There is a perverse mindset that legislators get into that assumes that no matter what the law already says, they are always supposed to write new laws, again, and again, and again as if their busy-work is helpful instead of what it really is - the work of busybodies.
I’ll charge a ‘reasonable’ fee for my newly developed ignition interlock bypass device. And, as a bonus, you can use this device to eat soup with as well.
I wonder when they’ll require a bloodtest before we drive?
Patents have to be issued to individuals. As a federal employee any patents assigned to him as a consequence of his work as an anthrax researcher actually belong to the government per an agreement executed at the time he was hired.
Everybody knows that.
But Ivins didn't mail the anthrax.
A 5 year pilot program should be implemented where ALL elected officials, judges, celebrities, professional athletes, journalists, and their immediate familiy members, be mandated to use the devices.
Ivins did indeed own the anthrax vaccine patents. And yes, Federal contractors can patent their discoveries. It just depends on the nature of your employment contract. They wouldn’t get any researchers to work for them otherwise.
It doesn't happen that way. Uncle Sam makes sure you reassign them ~ and you can do that or your heirs can do it.
He was not a contract employee.
I’m surprised that Rick Perry hasn’t mandated these Interlocks on ALL cars here in Texas.
...but then again, perhaps he hasn’t been offered anything in return.
FROM WIKI: Ivins was a coinventor on two US patents for anthrax vaccine technology, U.S. Patent 6,316,006 and U.S. Patent 6,387,665. Both of these patents are owned by his employer at the time, the US Army.
I used to work for a major research university. We did Federal contract and grant research. Believe me, those researchers got every patent they could and would have disappeared overnight if anyone had told them they couldn't. It just depends on the terms of your agreement when you take the job. Ivins worked at a research institute. He patented two vaccines while he was there, and he received royalties from them.
I know contractors are corrupt.
I also know pretty much what the federal standards are for researchers who "get a patent" regarding stuff they worked on.
No, Ivins was not likely going to sell his patent rights ~ since it's just a perfunctory assignment of rights to meet the constitutional standard.
And he didn't mail the letters.
You really need to catch up on the last 10 years of discussion of this issue.
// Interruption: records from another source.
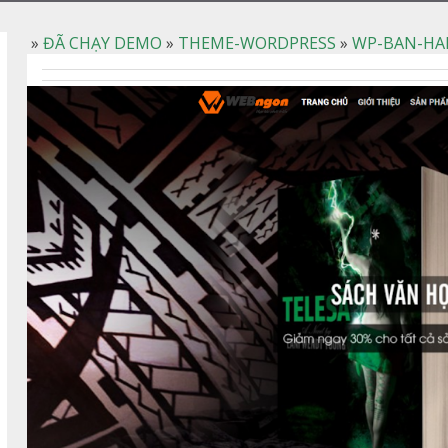
»
ĐÃ CHẠY DEMO
»
THEME-WORDPRESS
»
WP-BAN-HA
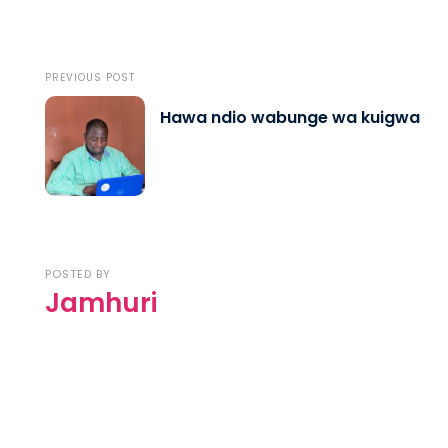
PREVIOUS POST
Hawa ndio wabunge wa kuigwa
POSTED BY
Jamhuri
Just a matter of terminology. The inventor(s) has/have the right to the patent, but may assign it to the government, a company, or any person. An assignment works to transfer rights from one owner (in the case of a patent, the first owner is ALWAYS the inventor) to another.
When patents issue, they will be in the name of the inventor, and may include a naming of an assignee.
So Vaxgen just sent him royalty checks because they liked him?
Is that f***ing zombie EVER going to pass on?
“Does this imply that we are all going to have to blow before we drive?”
I’ll avoid it by never having a male passanger in my truck!
http://articles.latimes.com/2008/aug/02/nation/na-anthrax2 Check that piece ~ about 2 down ~ about Ivins. As a US government employee anything he might have gotten as a consequence of any of this depended on the contract SIGNED WITH THE SUCCESSFUL BIDDER for the contract to make the anthrax vaccine. You really need to read these articles very carefully to keep track of the who struck johns. Ivins was a government employee and we get jack sh*t from any of these deals. Our annual income is MAXED OUT at just under what a Congresscritter gets ~ you can’t get more government money than that.
Then you’re not going to learn how to stick shift,
In my 40 coupe in the early 50s I reversed the column shift so that I had my right hand free for the girls!